One of the first questions a curious human could ask about prime numbers is how many there are, and one of the earliest proofs that there are infinitely many primes is a lovely argument from Euclid’s Elements.
Euclid’s proof starts with a finite list of prime numbers and describes a way to generate a prime that is not on the list. If your primes are p1, p2, p3,…,pn, take the product of all of them: p1×p2×p3×…×pn and add 1. This number, p1×p2×p3×…×pn +1, is not divisible by any of the primes on our list; the remainder when we divide it by one of those primes is 1. Hence, the finite list of primes is incomplete.
A common misconception about this proof is that the number p1×p2×p3×…×pn +1 itself has to be prime. That is not necessarily the case. To see why, we can start thinking about what numbers we would get if we started with the first prime, 2, and used it to find new primes using the process from Euclid’s proof. The first one is easy: 2+1=3, and 3 is prime. To find the next number, we multiply 2×3 and add 1 to get 7, which is prime. To continue: 2×3×7+1=43, also prime. 2×3×7×43+1=1807, which is 13×139.
The Euclid-Mullin sequence is the sequence that starts 2, 3, 7, 43, 13, and so on: the first term is 2, and each subsequent term is the smallest prime factor of 1 plus the product of all previous terms. It is sequence A000945 in the Online Encyclopedia of Integer Sequences.
(Side question: Is the Euclid-Mullin sequence the poly-eponymous term in math with the greatest chronological gap between eponyms? Euclid, or the person or group of people who wrote Euclid’s Elements, lived around 300 BCE in Alexandria; American mathematician and engineer Albert Mullin was born in 1933 and died in 2017. If you know of a term named for people who lived more than 2200 or so years apart from each other, let me know on Twitter.)

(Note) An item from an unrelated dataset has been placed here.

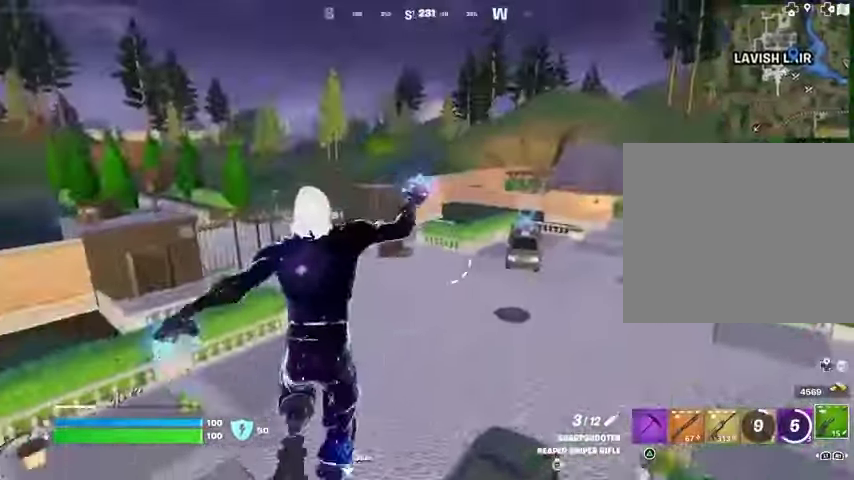
{"buttons": [], "left_stick": "up-left", "right_stick": "center", "events": [[100, "right_stick", "right"], [333, "right_stick", "center"], [367, "left_stick", "up-left"]]}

Ken Ribet mentioned the Euclid-Mullin sequence when my cohost Kevin Knudson and I talked with him for our podcast My Favorite Theorem, and it’s been rattling around in my brain ever since. The sequence has infinitely many terms, but we know only 51 of them. As the number of terms grows, we run into very large numbers that take a long time to factor, in part because the sequence bounces around a lot. The seventh term is the number 5, but the ninth term has 14 digits! Finding the 52nd term of the sequence requires the factorization of a 335-digit number.
We do not know whether every prime number appears in the Euclid-Mullin sequence. The smallest prime not known to appear on the list is 41. The similar sequence that chooses the largest instead of smallest prime that divides 1 plus the product of the previous terms avoids an infinite number of primes. If the Euclid-Mullin sequence does avoid some primes, why? And could we look at a prime and tell whether it is in the sequence or not?
I am drawn to adorable and amusing math, so I hope the Euclid-Mullin sequence contains all prime numbers. I love the fact that it would give us a new natural order to put the prime numbers in. It would be like putting the letters of the alphabet in the alphabetical order of their phonetic spellings:
HRABDWEFXLMNSIJGKQOPCTVYUZ (phonetic spellings being somewhat debatable, your mileage may vary).
On the other hand, wouldn’t it be funny if somehow we could figure out that the sequence did not contain all prime numbers, but we couldn’t figure out which ones never showed up? The least amusing option, I suppose, would be for someone to figure out a simple rule that would determine whether a number was in the Euclid-Mullin sequence or not. But hey, the silver lining would be that we might actually gain some insight into prime numbers as a result!